YOUR INSTRUCTIONS:
Reproduce the full review of First Man word for word.

First Man, rated PG-13
First Man is a film about astronaut Neil Armstrong, leading up to and including his historic trip to the moon. The film was highly anticipated as it was directed by three-time Oscar nominee and winner for La La Land, Damien Chazelle, who also directed the excellent Whiplash, and written by Oscar winner Josh Singer (Spotlight) based on the book by First Man: The Life of Neil A. Armstrong by James R. Hansen. The film tries to be as historically accurate as possible, with Armstrong’s sons working with the filmmakers.
The film has a solid cast led by two-time Oscar nominee Ryan Gosling (La La Land, Half Nelson) as Neil Armstrong. The film is not just about the Apollo 11 mission, and Armstrong being the first man to walk on the moon. It delves deeply into Armstrong’s strained relationship with his wife Janet, played by Golden Globe winner Claire Foy (The Crown).

(Extracted page text data)
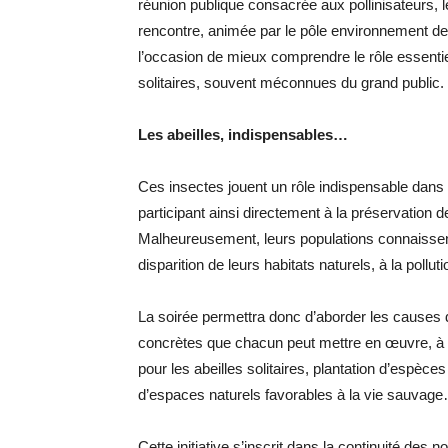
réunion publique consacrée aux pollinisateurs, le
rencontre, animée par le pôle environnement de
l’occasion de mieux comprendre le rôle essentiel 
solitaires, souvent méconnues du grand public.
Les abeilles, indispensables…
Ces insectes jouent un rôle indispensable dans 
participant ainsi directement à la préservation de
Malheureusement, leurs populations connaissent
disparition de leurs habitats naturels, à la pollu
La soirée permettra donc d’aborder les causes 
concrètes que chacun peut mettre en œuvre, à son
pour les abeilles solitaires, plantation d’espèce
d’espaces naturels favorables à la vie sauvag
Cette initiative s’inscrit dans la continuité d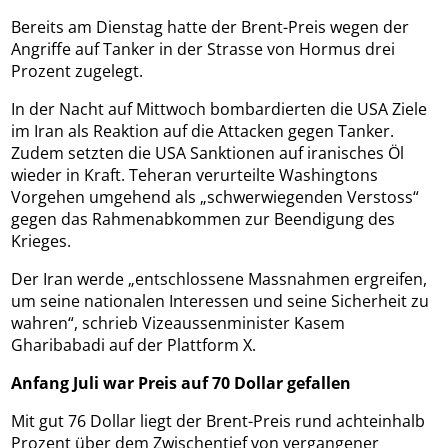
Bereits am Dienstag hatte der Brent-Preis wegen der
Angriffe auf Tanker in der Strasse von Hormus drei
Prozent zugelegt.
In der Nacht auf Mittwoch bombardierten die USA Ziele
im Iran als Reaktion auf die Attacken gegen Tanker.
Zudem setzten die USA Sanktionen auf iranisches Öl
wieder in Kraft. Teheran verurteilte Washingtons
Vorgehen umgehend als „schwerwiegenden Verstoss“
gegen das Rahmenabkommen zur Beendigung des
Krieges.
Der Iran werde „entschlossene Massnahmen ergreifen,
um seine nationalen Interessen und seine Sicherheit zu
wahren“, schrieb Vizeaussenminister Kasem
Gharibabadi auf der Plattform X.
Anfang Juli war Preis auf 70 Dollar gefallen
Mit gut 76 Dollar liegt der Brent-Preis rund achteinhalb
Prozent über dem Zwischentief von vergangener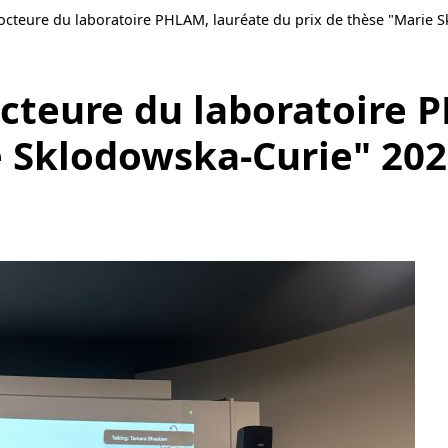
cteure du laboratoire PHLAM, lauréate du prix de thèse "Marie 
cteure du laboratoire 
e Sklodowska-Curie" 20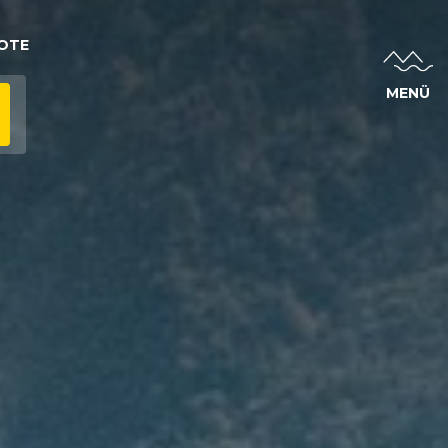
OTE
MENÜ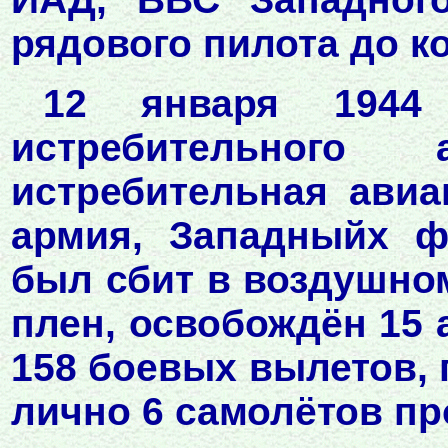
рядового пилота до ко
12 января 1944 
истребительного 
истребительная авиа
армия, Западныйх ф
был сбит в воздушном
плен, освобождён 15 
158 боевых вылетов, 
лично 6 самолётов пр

WORKED SOLUTION:
First Man, rated PG-13
First Man is a film about astronaut Neil Armstrong, leading up to and including his historic trip to the moon. The film was highly anticipated as it was directed by three-time Oscar nominee and winner for La La Land, Damien Chazelle, who also directed the excellent Whiplash, and written by Oscar winner Josh Singer (Spotlight) based on the book by First Man: The Life of Neil A. Armstrong by James R. Hansen. The film tries to be as historically accurate as possible, with Armstrong’s sons working with the filmmakers.
The film has a solid cast led by two-time Oscar nominee Ryan Gosling (La La Land, Half Nelson) as Neil Armstrong. The film is not just about the Apollo 11 mission, and Armstrong being the first man to walk on the moon. It delves deeply into Armstrong’s strained relationship with his wife Janet, played by Golden Globe winner Claire Foy (The Crown).